Recipe5.3.Calculating Confidence Intervals

Recipe 5.3. Calculating Confidence Intervals

Problem

You need to compute confidence intervals for certain estimates and you're not sure what support Excel provides for these calculations.

Solution

Excel offers a built-in function called CONFIDENCE that allows you to compute confidence intervals based on a normal distribution. Moreover, Excel provides functions such as NORMSINV and TINV that allow you to compute inverses for normal and Student's t-distributions, respectively. You can then use these results to compute confidence intervals.

Discussion

In Recipe 5.1, I showed you how to use Excel's built-in functions to compute summary statistics. I also showed you how to compute summary statistics using the Descriptive Statistics tool available from the Analysis ToolPak. In both cases, confidence intervals for the mean were computed and I pointed out that the confidence interval returned by Excel's CONFIDENCE function is different from that returned by the Descriptive Statistics tool. Figure 5-1 shows the different values.

The difference in the computed confidence interval is due to the fact that the CONFIDENCE function uses the inverse of a standard normal distribution to compute the confidence interval, whereas the Analysis ToolPak uses the inverse of Student's t-distribution. Instead of using the CONFIDENCE function, you can use the functions NORMSINV or TINV to compute confidence intervals; this gives you the option of using a normal distribution or Student's t-distribution, which is more suitable for small samples.

NORMSINV computes the inverse of a standard normal distribution with a mean of 0 and standard deviation equal to 1. In other words, NORMSINV returns the z-score corresponding to a given probability. The syntax for NORMSINV is =NORMSINV(probability). For a 95% confidence interval, you need to enter a probability of 1-0.05/2 or 0.975. Referring to the example shown in Figure 5-1, you can compute the confidence interval for the mean using the formula =H9*NORMSINV(0.975), where cell H9's value contains the standard error of the mean. This formula returns a confidence value of 0.015486, which agrees with the results returned using the CONFIDENCE function.
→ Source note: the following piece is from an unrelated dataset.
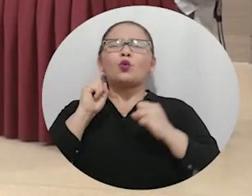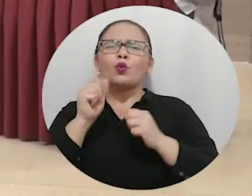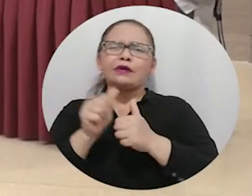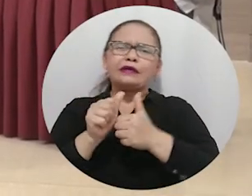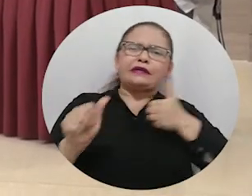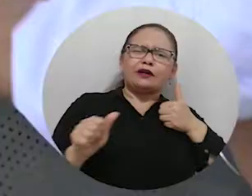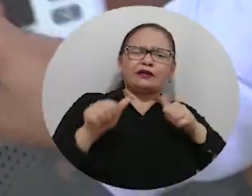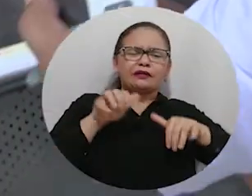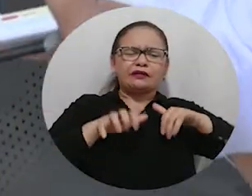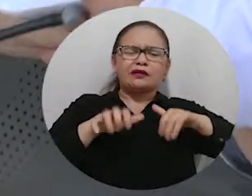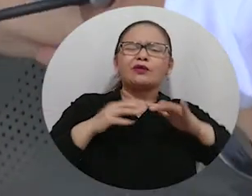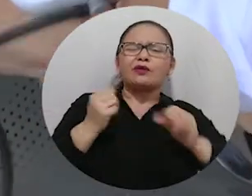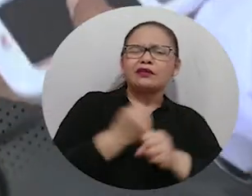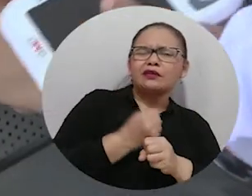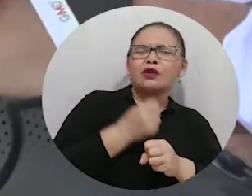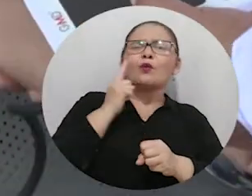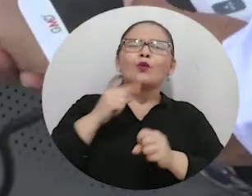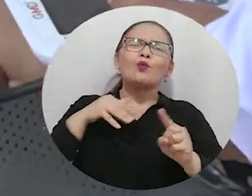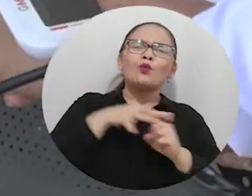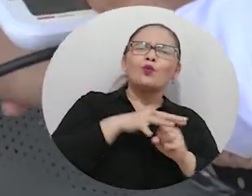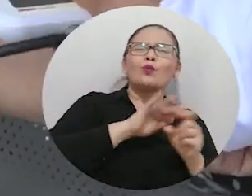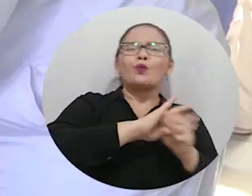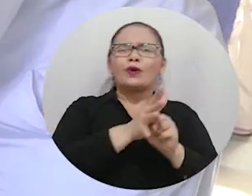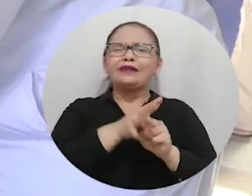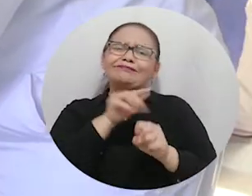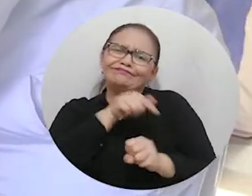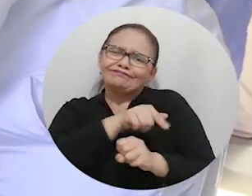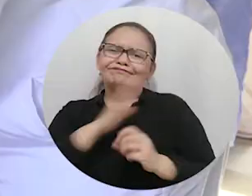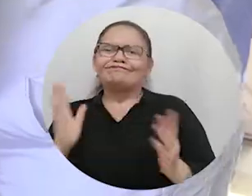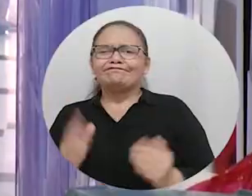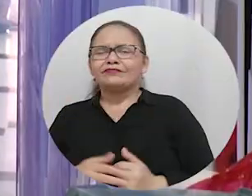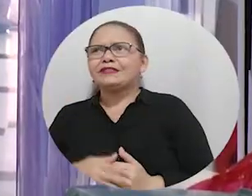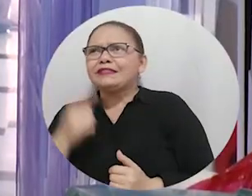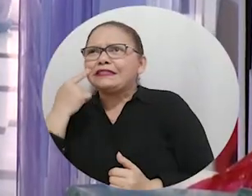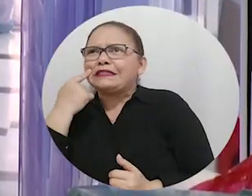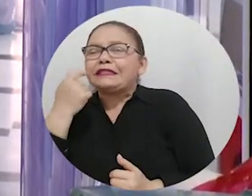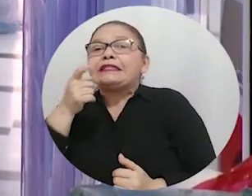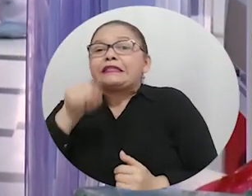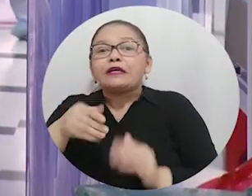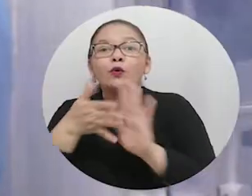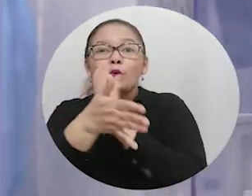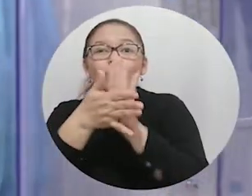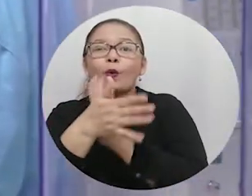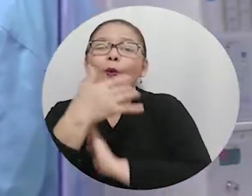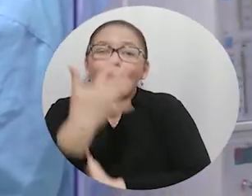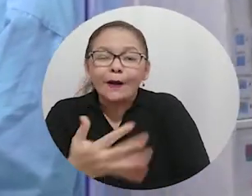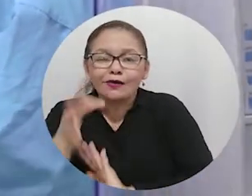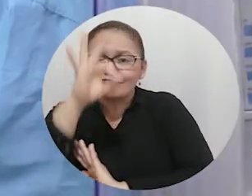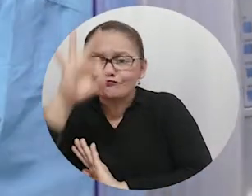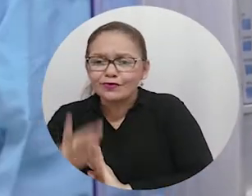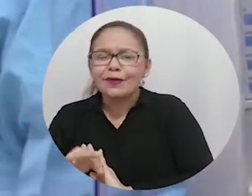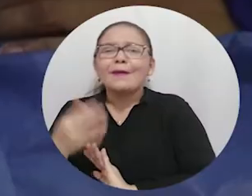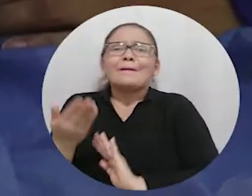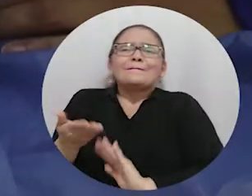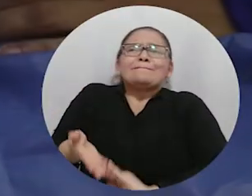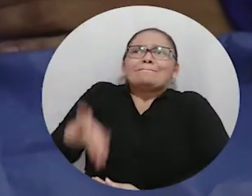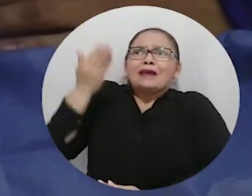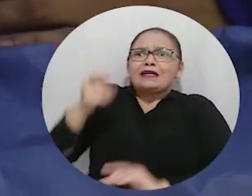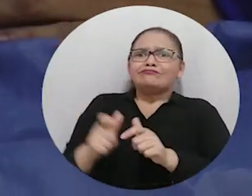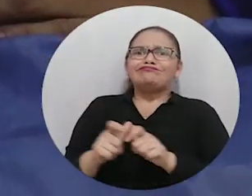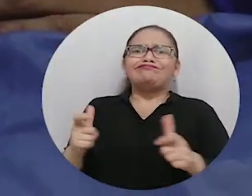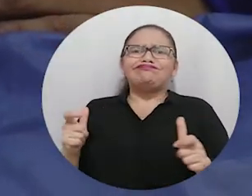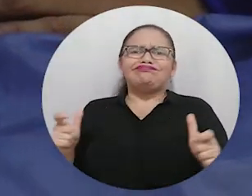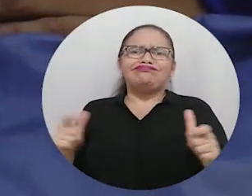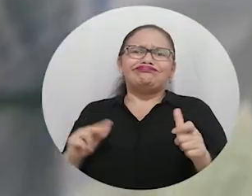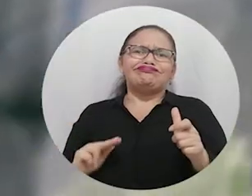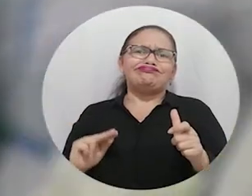% del dolor lumbar por el trabajo en casa o teletrabajo, provocado por la pandemia del COVID-19, refiriéndose también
You can use TINV to compute the confidence interval based on Student's t-distribution. TINV computes the inverse of Student's t-distribution given a probability and the degrees of freedom characterizing the distribution. Again, referring back to the example in Figure 5-1, you can compute the confidence interval using the formula =H9*TINV(0.05,H20-1). In this case, the probability for 95% confidence is entered as 1-0.95 or 0.05. As before, H9 refers to the cell containing the standard error of the mean. Cell H20 contains the value returned by COUNT, and the number of degrees of freedom is computed by h20-1. The resulting confidence value is 0.015677, which agrees with the result returned by the Descriptive Statistics tool.

You can use the formulas discussed in this recipe to compute confidence intervals for other estimates as well. In Recipe 8.8, I show you how to compute confidence intervals for regression curves.

Recipe 5.4. Correlating Data

Problem

You're working with a multivariable problem and want to compute the correlation coefficient between variables.

Solution

Use Excel's built-in functions CORREL or PEARSON, or use the Correlation tool available in the Analysis ToolPak.

Discussion

In Recipe 8.4, I show you how to perform linear regression where the dependent variable depends on more than one independent variable. The example I discuss in that recipe involves six independent variables. This is a typical example where it's prudent to assess the correlation between independent variables before conducting the regression analysis. This way you can avoid using highly correlated (or colinear) independent variables, which can give you trouble.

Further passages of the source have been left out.